Below are records; work out how many of their lines contain the word "input" and reply with the number only.

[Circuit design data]
──────

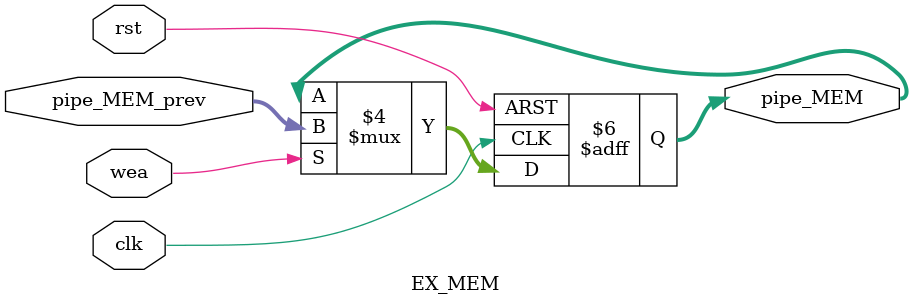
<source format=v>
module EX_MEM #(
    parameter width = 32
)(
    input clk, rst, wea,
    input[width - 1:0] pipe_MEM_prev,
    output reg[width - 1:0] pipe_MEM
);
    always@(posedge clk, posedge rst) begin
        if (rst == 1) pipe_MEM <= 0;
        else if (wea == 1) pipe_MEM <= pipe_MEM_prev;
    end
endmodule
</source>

──────

#### Answer box:
2